Russia-NK Opening Sends Message to Region

By Dmitri Trenin

The recent visit to Russia by a special representative of North Korean leader Kim Jong-un has highlighted Moscow's new opening to Pyongyang. It comes after other visits and meetings between Russians and North Koreans that have become more frequent of late. 

Evidently, Russia is bidding to play a more active role on the Korean Peninsula and in Northeast Asia as a whole. By reactivating its policy on Pyongyang, Moscow is sending messages to Seoul, Tokyo, Washington and Beijing. These should be properly understood.

The message to Seoul is that Moscow has regained a bit of influence in the North, which it can use in dealing with the South. This can refer both to stability-building economic projects, such as the proposed Trans-Korean gas pipeline and the rail link, and to security concerns such as the nuclear issue and the military standoff across the Demilitarized Zone.

Clearly, Moscow expects Seoul to stay away from the US-led sanctions drive against Russia. The Kremlin regards the sanctions as a means of war, and considers the sanctioning countries as unfriendly.

If Seoul wants to keep the good relationship with Moscow that emerged at the end of the Cold War, and even fill part of the niche vacated by Germany, it needs to protect its economic ties to Moscow from US pressure to curtail them.

The message to Tokyo is different. Japan has already crossed the line, in terms of anti-Russian sanctions. In response, Russia is toughening its position toward Japan. The window for resolving the long-running territorial dispute over the South Kuril Islands has closed. Rather than balancing China, as Japanese Prime Minister Shinzo Abe had hoped, Moscow is getting closer to Beijing, in both energy and military spheres.

Russia is also bolstering its own geopolitical and military presence in Northeast Asia. Following Washington's policy on Russia has its costs for Tokyo.

Washington, which now brands Russia as a member of the new "axis of evil," alongside the IS and Ebola, has, for the first time since the end of the Cold War, gained a major adversary.

Even though most Americans continue to see Russia as a declining power, the new confrontation promises to be long and tough. US strategic planners will have to factor Russia back in also in the Pacific, where China has emerged at the pinnacle of the Kissingerian triangle of Washington, Moscow and Beijing.

The message to Beijing is more subtle and much friendlier. Russia recognizes China's strength, respects its interests, and regards it as a close partner, valuing highly the relationship with it.

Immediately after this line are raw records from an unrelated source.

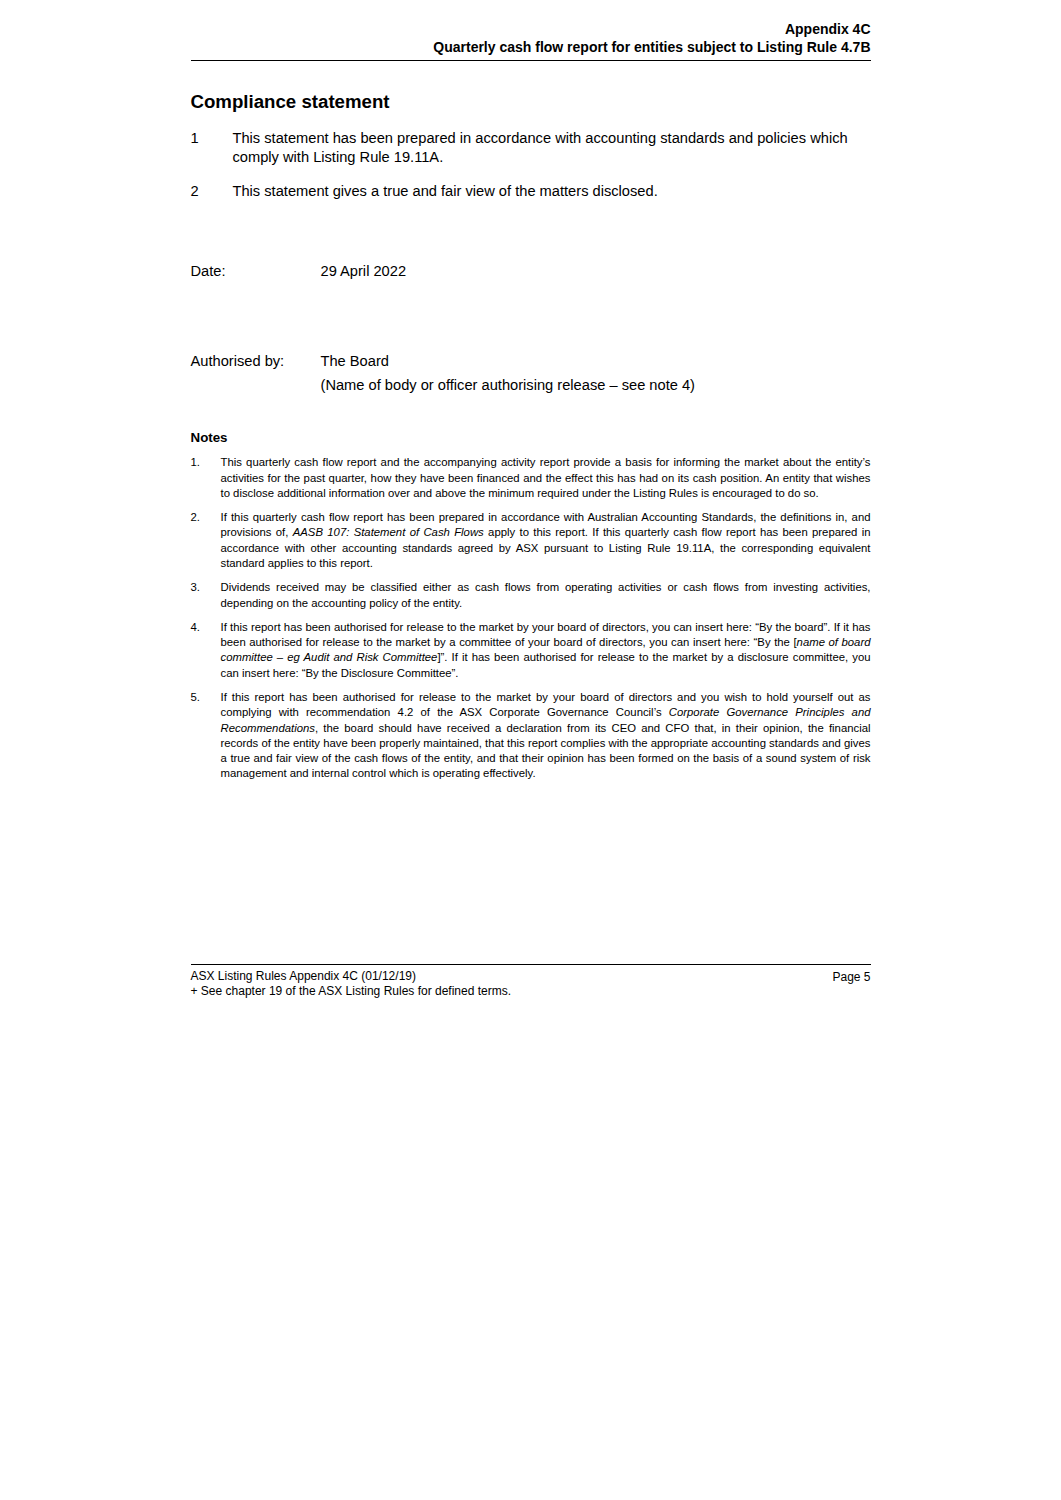Appendix 4C Quarterly cash flow report for entities subject to Listing Rule 4.7B
Compliance statement
This statement has been prepared in accordance with accounting standards and policies which comply with Listing Rule 19.11A.
This statement gives a true and fair view of the matters disclosed.
Date:
29 April 2022
Authorised by:
The Board
(Name of body or officer authorising release – see note 4)
Notes
This quarterly cash flow report and the accompanying activity report provide a basis for informing the market about the entity’s activities for the past quarter, how they have been financed and the effect this has had on its cash position. An entity that wishes to disclose additional information over and above the minimum required under the Listing Rules is encouraged to do so.
If this quarterly cash flow report has been prepared in accordance with Australian Accounting Standards, the definitions in, and provisions of, AASB 107: Statement of Cash Flows apply to this report. If this quarterly cash flow report has been prepared in accordance with other accounting standards agreed by ASX pursuant to Listing Rule 19.11A, the corresponding equivalent standard applies to this report.
Dividends received may be classified either as cash flows from operating activities or cash flows from investing activities, depending on the accounting policy of the entity.
If this report has been authorised for release to the market by your board of directors, you can insert here: “By the board”. If it has been authorised for release to the market by a committee of your board of directors, you can insert here: “By the [name of board committee – eg Audit and Risk Committee]”. If it has been authorised for release to the market by a disclosure committee, you can insert here: “By the Disclosure Committee”.
If this report has been authorised for release to the market by your board of directors and you wish to hold yourself out as complying with recommendation 4.2 of the ASX Corporate Governance Council’s Corporate Governance Principles and Recommendations, the board should have received a declaration from its CEO and CFO that, in their opinion, the financial records of the entity have been properly maintained, that this report complies with the appropriate accounting standards and gives a true and fair view of the cash flows of the entity, and that their opinion has been formed on the basis of a sound system of risk management and internal control which is operating effectively.
ASX Listing Rules Appendix 4C (01/12/19)
+ See chapter 19 of the ASX Listing Rules for defined terms.
Page 5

At the same time, Russia sees itself as a great power in its own right, which acts out of its own set of interests and underlying values.

To Beijing, Moscow can be a friend, but not a follower. Russian and Chinese positions on a great number of issues may coincide or overlap, but even there Moscow will act as its own man.

The Chinese will appreciate it: The Sino-Soviet alliance of the 1950s unraveled when the Russians failed to understand that China, even in its relative and temporary weakness at the time, never stopped thinking of itself as a great power, second to none.

Pyongyang may be tired of Beijing relaying US messages to them. North Koreans may hope to gain something from Moscow, which is now back in long-term conflict with Washington.

However, they, too, need to see the limits of their old game of playing one sponsor off another. To be a real player, North Korea needs to step out of its isolation and reenter the region.

Restarting the Six-Party Talks, as the North Korean leader suggested in his message to Russian President Vladimir Putin, is the right first step. Sending that message through Moscow, under the present circumstances, is a smart move.